Suppressor Variable:
When a relationship between X and Y is not apparent but another variable may be suppressing the relationship. When it is controlled for, the relationship between X and Y becomes apparent.
Type I error:
A conclusion that there is a true difference between two populations when in fact there is not. Or put another way, a type I error occurs when you reject a null hypothesis that is actually true.
Type II error:
A conclusion that two populations are not different from each other when in fact they are. Or, put another way, a type II error occurs when you fail to reject a null hypothesis when in reality there is indeed a difference.
Unit of Analysis:
The object whose characteristics are being measured--for example, if you measuring individual characteristics in explaining student drop-outs, then your unit of analysis is "students propensity to drop out." If you measuring school characteristics in explaining drop-out rates, then your unit of analysis is "school characteristics" in predicting drop-out rates of schools.
Validity of a measure:
A measure is valid if it tends to measure the concept it is meant to measure: Are you measuring what you think you are measuring?

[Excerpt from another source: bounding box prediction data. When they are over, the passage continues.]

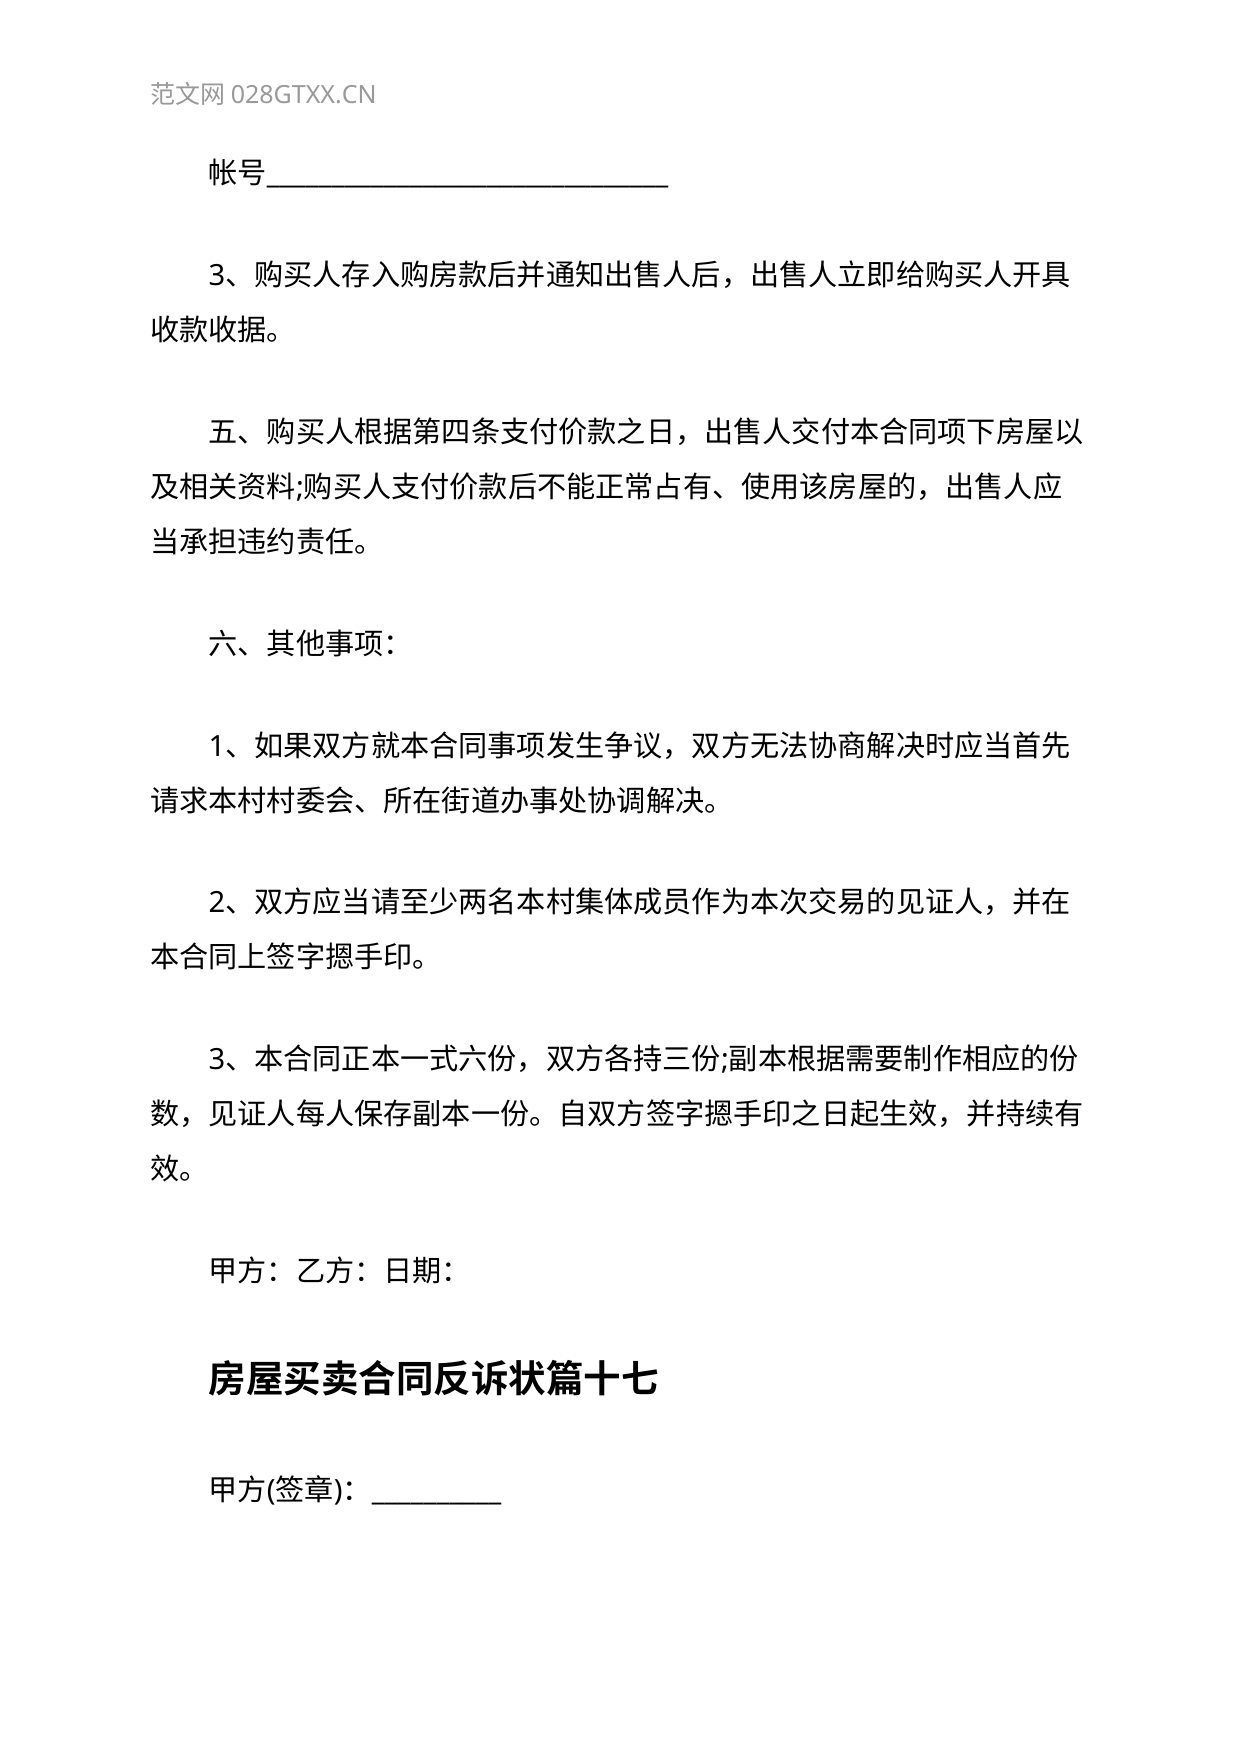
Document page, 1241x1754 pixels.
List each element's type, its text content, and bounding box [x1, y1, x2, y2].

text 六、其他事项： [150, 620, 1090, 663]
text 1、如果双方就本合同事项发生争议，双方无法协商解决时应当首先请求本村村委会、所在街道办事处协调解决。 [150, 722, 1090, 819]
text 2、双方应当请至少两名本村集体成员作为本次交易的见证人，并在本合同上签字摁手印。 [150, 879, 1090, 976]
text 五、购买人根据第四条支付价款之日，出售人交付本合同项下房屋以及相关资料;购买人支付价款后不能正常占有、使用该房屋的，出售人应当承担违约责任。 [150, 409, 1090, 561]
text 甲方(签章)：__________ [150, 1467, 1090, 1509]
text 3、购买人存入购房款后并通知出售人后，出售人立即给购买人开具收款收据。 [150, 252, 1090, 349]
text 甲方：乙方：日期： [150, 1247, 1090, 1290]
text 帐号_______________________________ [150, 150, 1090, 192]
text 房屋买卖合同反诉状篇十七 [150, 1349, 1090, 1403]
text 3、本合同正本一式六份，双方各持三份;副本根据需要制作相应的份数，见证人每人保存副本一份。自双方签字摁手印之日起生效，并持续有效。 [150, 1036, 1090, 1188]
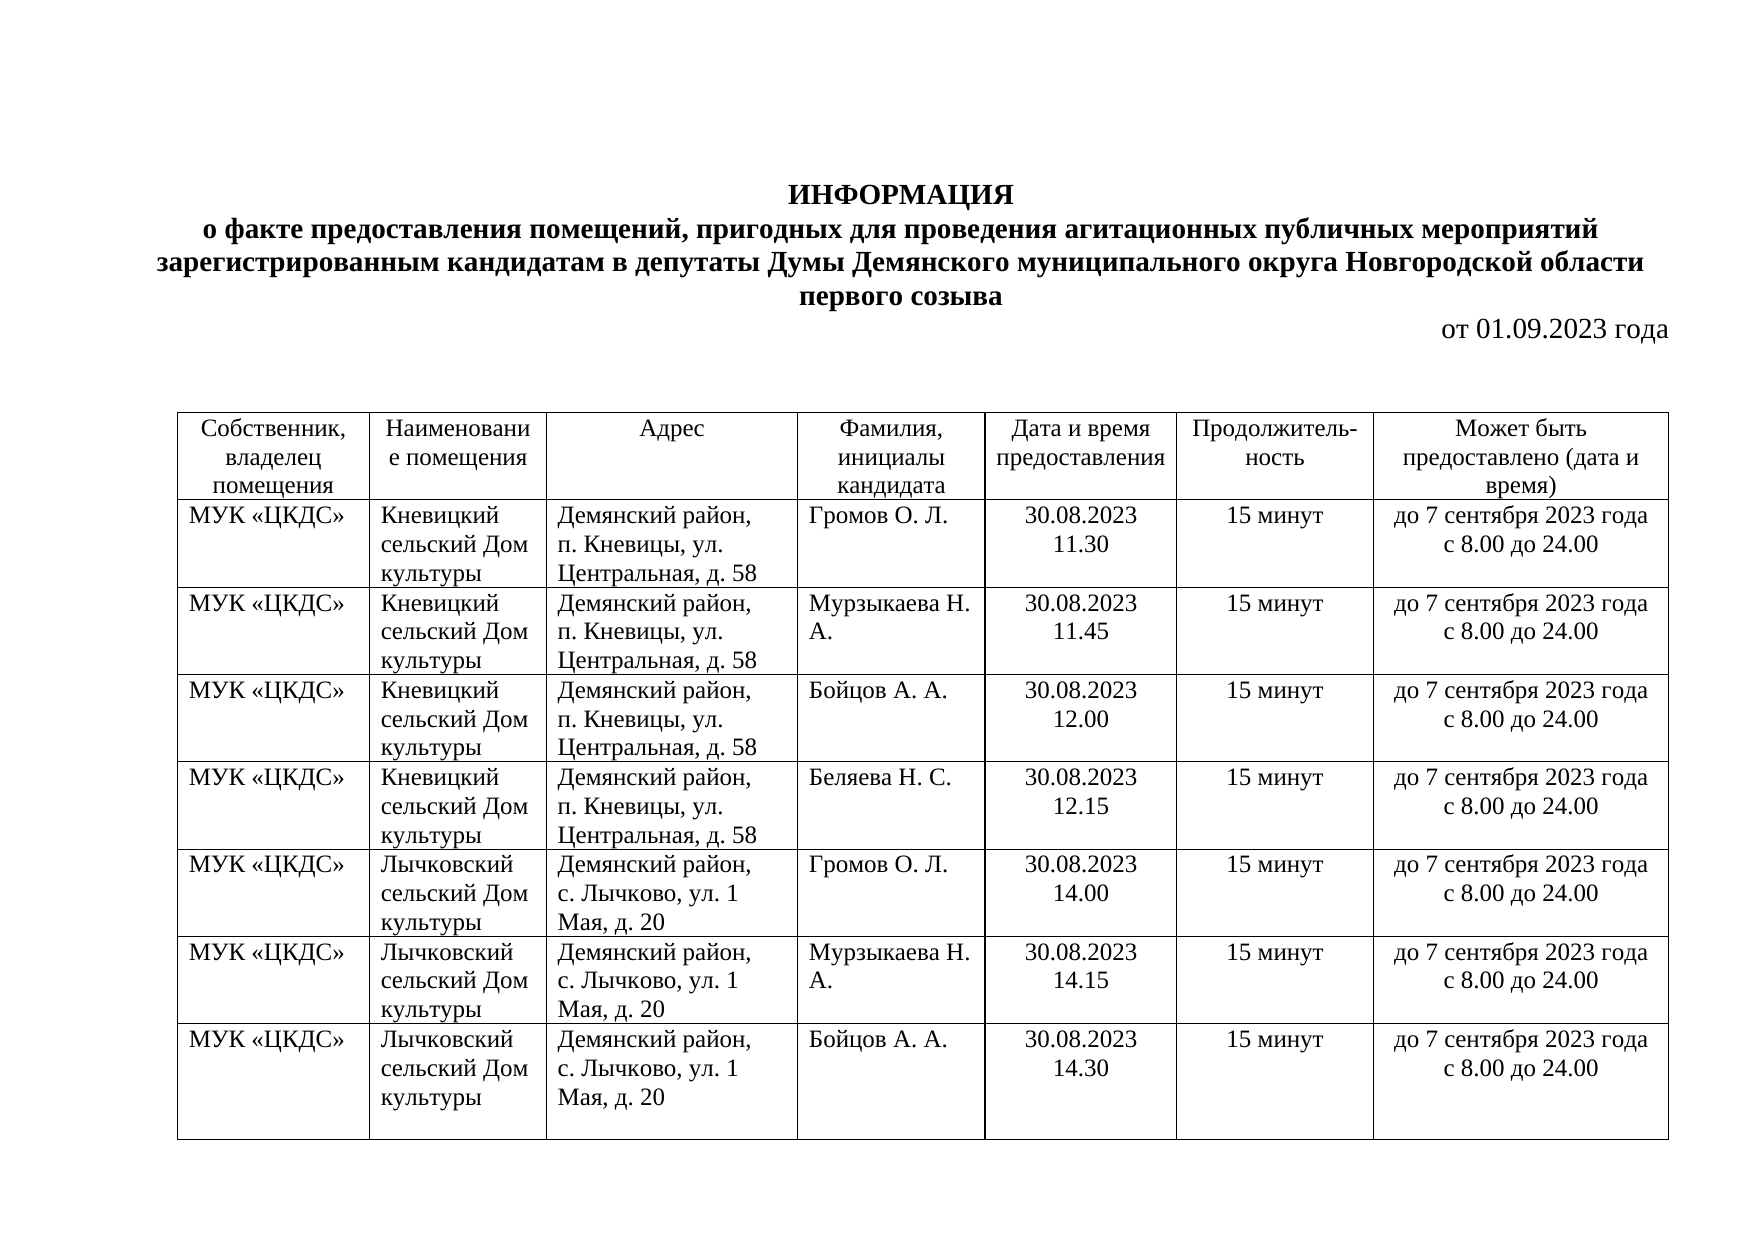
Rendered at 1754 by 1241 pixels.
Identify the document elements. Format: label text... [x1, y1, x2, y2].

Face validity: used when all else fails: does these measures, on their face, make sense to the reader?
Variables:
Attributes or characteristics whose variation are of interest to us. The same variable may be an independent variable in one theory and a dependent variable in another. The designation of "dependent" or "independent" depends upon our theory or assumptions, not on some inherent quality of the attribute itself.
Variance:
A measure of how widely the observed values of a variable may among themselves. Calculated as the average squared deviation of values from their means. If they do not vary at all, the variance will be zero. The more the values vary among themselves, the further each will be from the mean of them all, and the greater the sum of the squared deviations from the mean will be. Thus, the more they may among themselves, the higher their variance will be.
Weight:
Provides a way to more accurately estimate a population mean or proportion based on data from a stratified sample. It is computed by dividing the number of items in each strata by the sample size for each strata.